In the 1500s, Leonardo da Vinci drew up a sketch for a diving suit: it was made of pig leather, had a pouch at the chest to hold air, and a bottle at the waist to catch urine. (It was never built.) Years later, another Italian suggested putting a bucket with glass cutouts over his head and diving down twenty feet. (It failed in trials.) In the 1690s, an English astronomer named Edmond Halley, who would later have a comet named after him, proposed dropping a man inside an enormous wooden bucket and delivering air to him through wine barrels. (He never tried it.)
The first diving contraption capable of making it down to Aquarius’s depth was invented around 1715 by John Lethbridge, a wool merchant who lived in Devon, England, with his seventeen children. The craft was constructed using a six-foot-long oak cylinder that had a glass porthole at its head and an armhole with a leather sleeve at each side. Air was fed through a hose at top. The whole thing looked extremely primitive and fragile but Lethbridge managed
to take it down to around seventy feet for a half hour at a time—although, Lethbridge wrote, it was done “with great difficulty.”
A half a century later, a Brooklyn machinist named Charles Condert debuted a more agile and “safe” means to explore the seafloor—the world’s first self-contained underwater breathing apparatus, or scuba. The device consisted of four feet of copper tube, which was mounted onto Condert’s back, and a pump made from a shotgun barrel, which pulled air into a rubber mask that covered Condert’s face. Anytime Condert wanted to breathe, he’d just pump the gun-barrel contraption and receive a blast of fresh air. In 1832, Condert debuted the device in New York City’s East River and became the world’s first successful scuba diver. Later that day, when the copper tube broke off at twenty feet down, Condert became the world’s first scuba fatality.
Other inventions soon followed. In England, John Deane attached a fireman’s helmet to a rubber suit to create the first production dive suit. A pump on deck delivered air through a hose that was connected to the back of the helmet, allowing a diver, for the first time, to stay at depths of around eighty feet for about an hour. The Deane helmet was a great success, but it was dangerous. The compressed air pumped into the suit made it susceptible to sudden and extreme shifts of pressure during dives. If the helmet or air tube ruptured, the reversed pressure created a vacuum in the suit that “squeezed” the diver’s body from inside out, forcing blood out of the nose, eyes, and ears. Squeezes became semiregular events. Some were so powerful that a diver’s flesh would be ripped from his body. In one case, so much of a diver’s body was torn away that there was nothing to bury but the helmet clogged with his bloody remains.

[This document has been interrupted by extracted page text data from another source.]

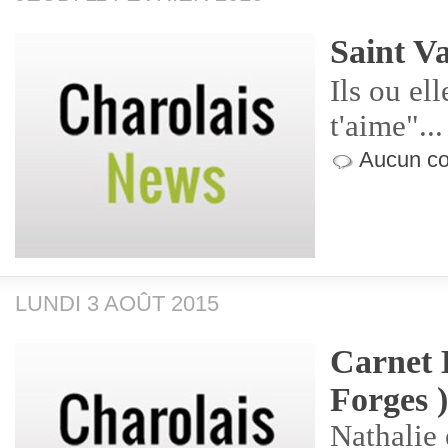
Saint V
Ils ou ell
t'aime"...
Aucun co
LUNDI 3 AOÛT 2015
Carnet B
Forges )
Nathalie 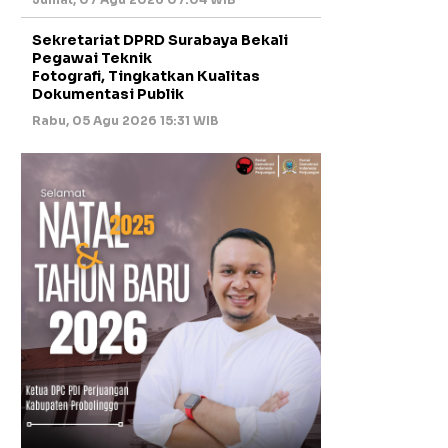
Sekretariat DPRD Surabaya Bekali
Pegawai Teknik
Fotografi, Tingkatkan Kualitas
Dokumentasi Publik
Rabu, 05 Agu 2026 15:31 WIB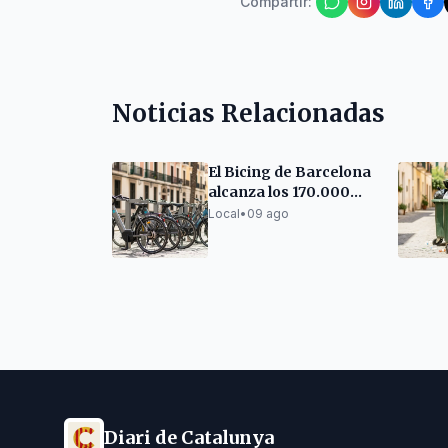
Compartir
:
Noticias Relacionadas
El Bicing de Barcelona
alcanza los 170.000
abonados y prevé
Local
•
09 ago
crecer
Diari de Catalunya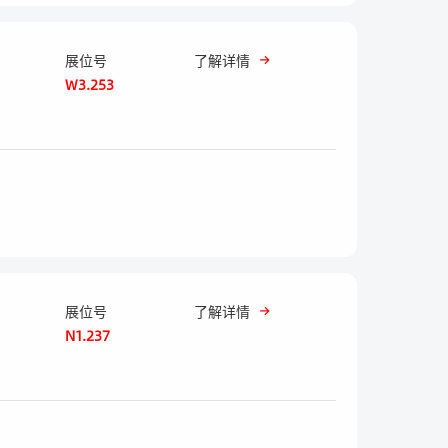
展位号
了解详情
W3.253
展位号
了解详情
N1.237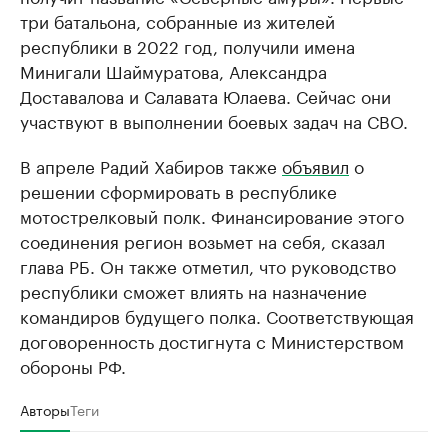
три батальона, собранные из жителей
республики в 2022 год, получили имена
Минигали Шаймуратова, Александра
Доставалова и Салавата Юлаева. Сейчас они
участвуют в выполнении боевых задач на СВО.
В апреле Радий Хабиров также
объявил
о
решении сформировать в республике
мотострелковый полк. Финансирование этого
соединения регион возьмет на себя, сказал
глава РБ. Он также отметил, что руководство
республики сможет влиять на назначение
командиров будущего полка. Соответствующая
договоренность достигнута с Министерством
обороны РФ.
Авторы
Теги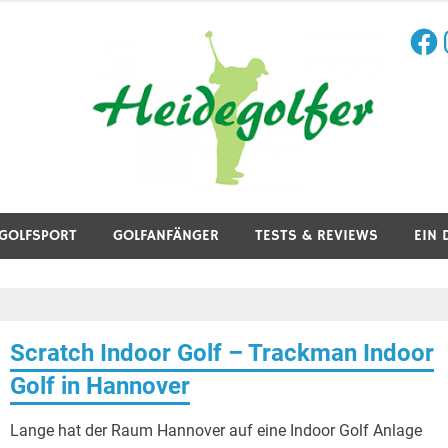
Face
I
aining, Golfreisen und mehr.
GOLFSPORT
GOLFANFÄNGER
TESTS & REVIEWS
EIN 
Scratch Indoor Golf – Trackman Indoor
Golf in Hannover
Lange hat der Raum Hannover auf eine Indoor Golf Anlage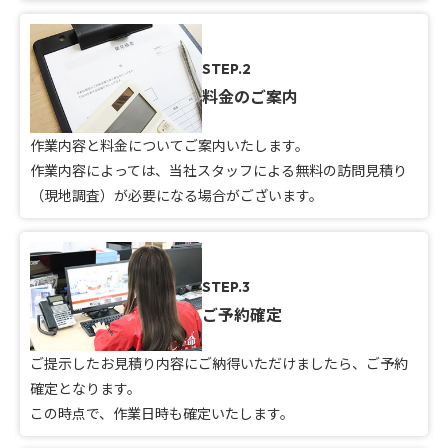
STEP.2
料金のご案内
作業内容と料金についてご案内いたします。
作業内容によっては、当社スタッフによる無料の訪問見積り
（現地調査）が必要になる場合がございます。
STEP.3
ご予約確定
ご提示したお見積り内容にご納得いただけましたら、ご予約
確定となります。
この時点で、作業日時も確定いたします。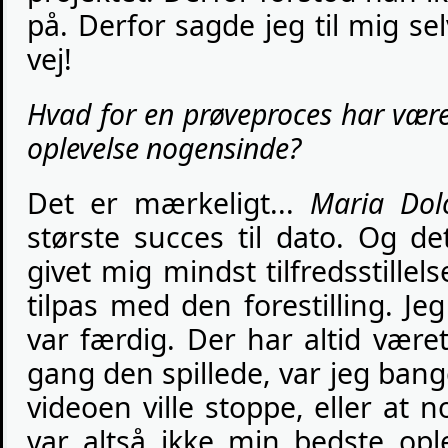
på. Derfor sagde jeg til mig se
vej!
Hvad for en prøveproces har været
oplevelse nogensinde?
Det er mærkeligt...
Maria Dol
største succes til dato. Og de
givet mig mindst tilfredsstillels
tilpas med den forestilling. Jeg
var færdig. Der har altid være
gang den spillede, var jeg bange 
videoen ville stoppe, eller at n
var altså ikke min bedste opl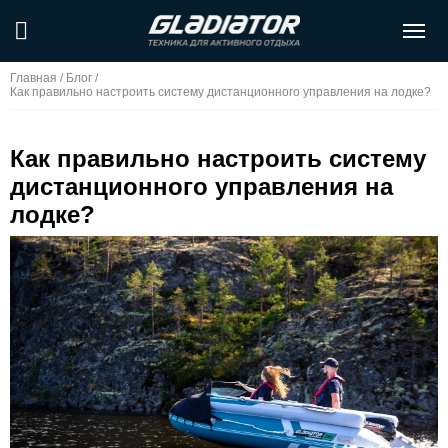
Главная
/
Блог
/
Как правильно настроить систему дистанционного управления на лодке?
Как правильно настроить систему
дистанционного управления на
лодке?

The deeper humans plunged into the ocean, the more grotesque and violent the consequences. In the 1840s, construction workers were using watertight structures called caissons to build underwater foundations for bridges and piers. To keep water out, the structures were filled with pressurized air from the surface. After being in them for just a few days, caisson workers usually reported maladies like rashes, mottled skin, difficulty breathing, seizures, and extreme joint pain. Then they began dying.